Although the evening southbound commute back to Tijuana is faster because there are no inspections, that's does little to make up for the early morning routine.
Garcia, the painter, said he hadn't had a full night's sleep in years. Even on weekends, he wakes up in the middle of the night. He ends up channel surfing the night away.
Some people in the standstill of cars can't sleep at all. There's the glare of the stadium lights that illuminate the port area. The flashing Jumbotron advertising oceanfront homes in Baja California. The shouts of the coffee and empanada vendors who never stop trying to make sales. One has a bullhorn, but he wisely saves it for when people start waking up at 4 a.m.
Enrique Duco, 55, stays up in his car watching the early news on a portable television.
College student Michael Gonzalez, 23, does homework while his sister Sarah, 10, sleeps in the back seat. Both are U.S. citizens who moved to Tijuana five years ago to be closer to an ailing relative. When they first began this routine, drowsiness would overcome Sarah at school, Gonzalez said. But she adjusted and now slumbers soundly in the car until they arrive at a friend's house, where she sleeps an additional hour before her fifth-grade class.

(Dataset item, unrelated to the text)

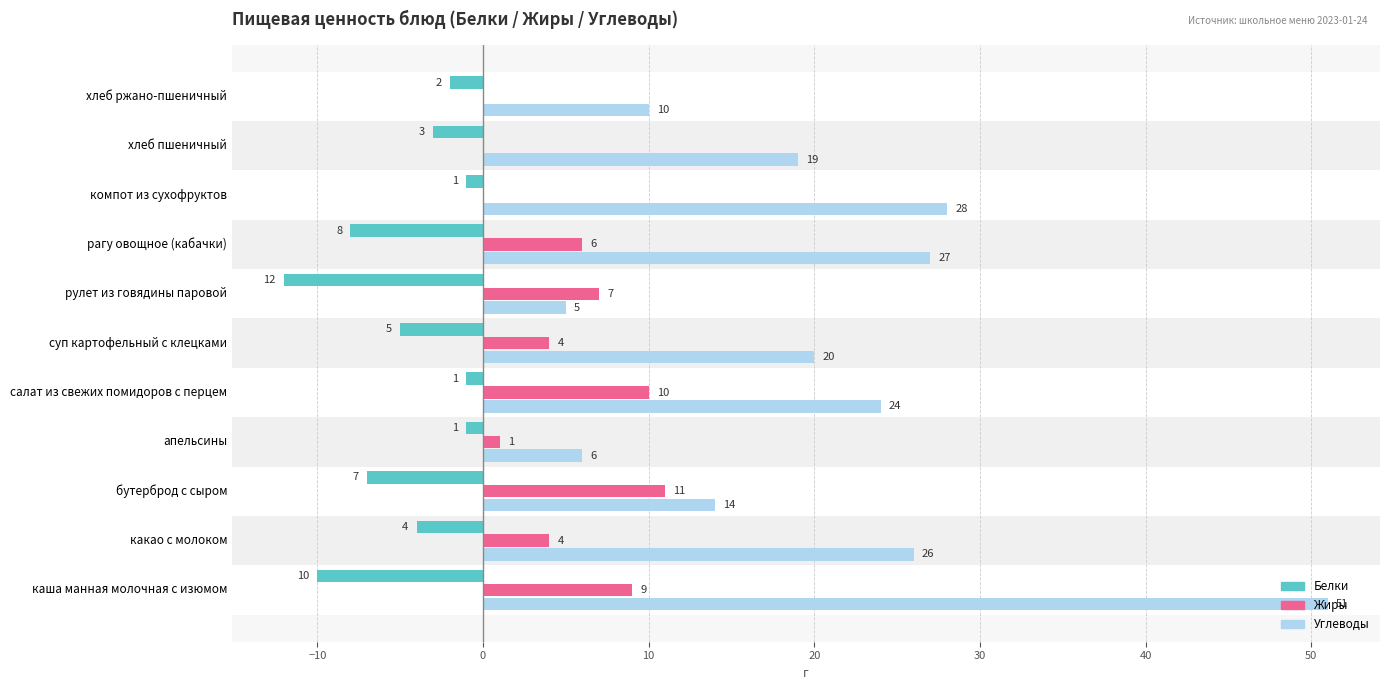

At which label is Углеводы closest to 28?

компот из сухофруктов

Another worker, Alex Gonzalez, is one of those who moved south of the border to escape high housing costs.
Gonzalez, 37, a delivery driver, moved his family to Tijuana to rent a two-bedroom house for $500, a fraction of what he would have to pay in San Diego.
Garcia, the painter, said he moved to Tijuana two years ago from the San Diego suburb of Imperial Beach. With the savings, he can make the $500 car payment for a new SUV.
He and other longtime commuters can't help but think that if the port kept all the inspection lanes open around the clock, wait times would drop. Port authorities, however, say budget constraints prevent expanded staffing.
The veterans seem resigned to their sleepy fate. It's mostly the ones new to the strange routine who react with amazement or anger.
Manuel Robles, a West Covina resident, said being caught in the congestion made him realize that there are actually worse experiences than a Los Angeles traffic jam.
"I can't imagine doing this every day," he said. "Thank God I don't live here."